- WORK INSTRUCTIONS -
Which lines in the records below contain the word "hand"? Copy each one out.

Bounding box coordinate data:
- - - - -
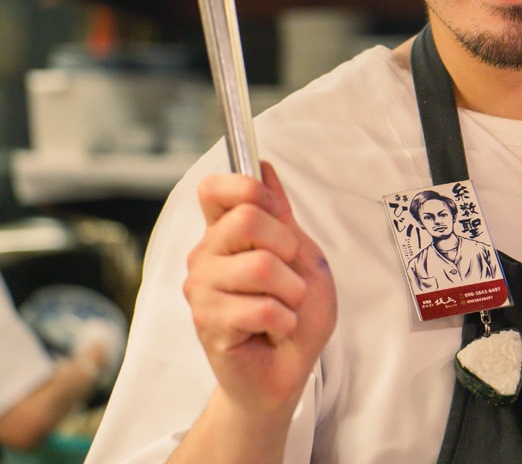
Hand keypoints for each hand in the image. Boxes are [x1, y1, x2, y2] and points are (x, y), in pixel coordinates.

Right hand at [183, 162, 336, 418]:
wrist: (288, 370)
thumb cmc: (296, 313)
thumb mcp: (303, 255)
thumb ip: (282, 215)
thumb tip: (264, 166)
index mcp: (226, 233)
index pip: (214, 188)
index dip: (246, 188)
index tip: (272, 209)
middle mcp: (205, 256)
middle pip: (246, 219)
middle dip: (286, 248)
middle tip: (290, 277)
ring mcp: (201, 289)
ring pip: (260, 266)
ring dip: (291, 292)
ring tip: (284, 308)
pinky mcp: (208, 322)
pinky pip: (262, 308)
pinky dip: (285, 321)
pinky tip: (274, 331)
- - - - -
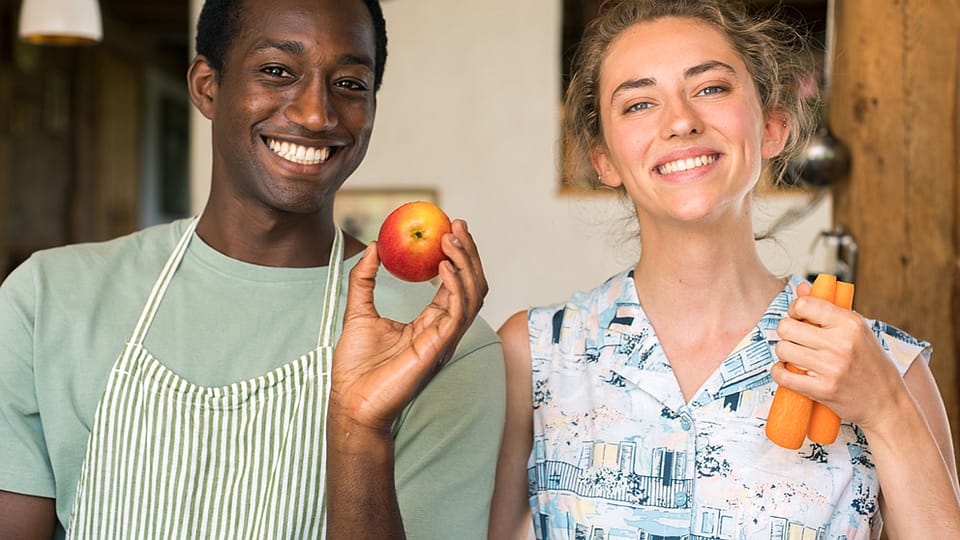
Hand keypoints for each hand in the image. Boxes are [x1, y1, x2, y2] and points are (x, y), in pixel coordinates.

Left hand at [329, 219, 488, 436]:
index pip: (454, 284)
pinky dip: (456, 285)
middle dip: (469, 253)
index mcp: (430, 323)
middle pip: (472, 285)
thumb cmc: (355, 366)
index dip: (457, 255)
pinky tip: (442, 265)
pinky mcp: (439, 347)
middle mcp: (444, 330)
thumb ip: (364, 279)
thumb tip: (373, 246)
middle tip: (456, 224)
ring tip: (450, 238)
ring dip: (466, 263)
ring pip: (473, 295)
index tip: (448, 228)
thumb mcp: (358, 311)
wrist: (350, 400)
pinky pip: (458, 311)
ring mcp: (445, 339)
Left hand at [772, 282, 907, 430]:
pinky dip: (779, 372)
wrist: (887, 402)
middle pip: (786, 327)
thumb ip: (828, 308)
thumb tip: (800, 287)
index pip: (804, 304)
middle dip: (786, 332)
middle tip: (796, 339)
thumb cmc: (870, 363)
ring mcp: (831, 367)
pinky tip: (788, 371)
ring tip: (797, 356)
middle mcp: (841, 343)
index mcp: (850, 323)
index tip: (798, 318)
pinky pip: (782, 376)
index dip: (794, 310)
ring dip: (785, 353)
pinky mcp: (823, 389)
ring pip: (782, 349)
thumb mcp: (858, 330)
- - - - -
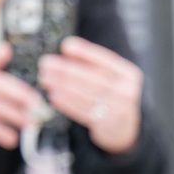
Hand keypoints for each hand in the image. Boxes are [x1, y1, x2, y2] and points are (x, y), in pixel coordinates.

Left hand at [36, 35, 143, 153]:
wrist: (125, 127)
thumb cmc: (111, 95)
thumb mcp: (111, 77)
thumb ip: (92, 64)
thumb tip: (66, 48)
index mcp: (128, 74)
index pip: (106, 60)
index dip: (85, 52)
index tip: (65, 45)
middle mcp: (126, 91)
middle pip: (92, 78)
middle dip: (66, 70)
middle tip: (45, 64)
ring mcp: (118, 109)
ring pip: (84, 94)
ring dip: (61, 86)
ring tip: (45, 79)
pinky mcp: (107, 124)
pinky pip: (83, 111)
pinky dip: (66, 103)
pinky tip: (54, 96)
- - - - -
- ANSWER TO THIS EXERCISE -
Hand keypoints for each hand in the image. Boxes are [x1, y1, x2, y2] and points are (x, y), in pixel coordinates.
Right hand at [183, 162, 336, 418]:
Hand keypoints for each hand in the image. Boxes are [x1, y1, x2, y2] and points are (x, y), in pixel coordinates.
Left hand at [329, 219, 488, 436]:
Left hand at [772, 282, 907, 430]:
Hand keypoints for each hand in the image. Boxes are [x1, y1, x2, y2] and points are (x, y), in pixel coordinates.
Left hand at [36, 35, 143, 153]:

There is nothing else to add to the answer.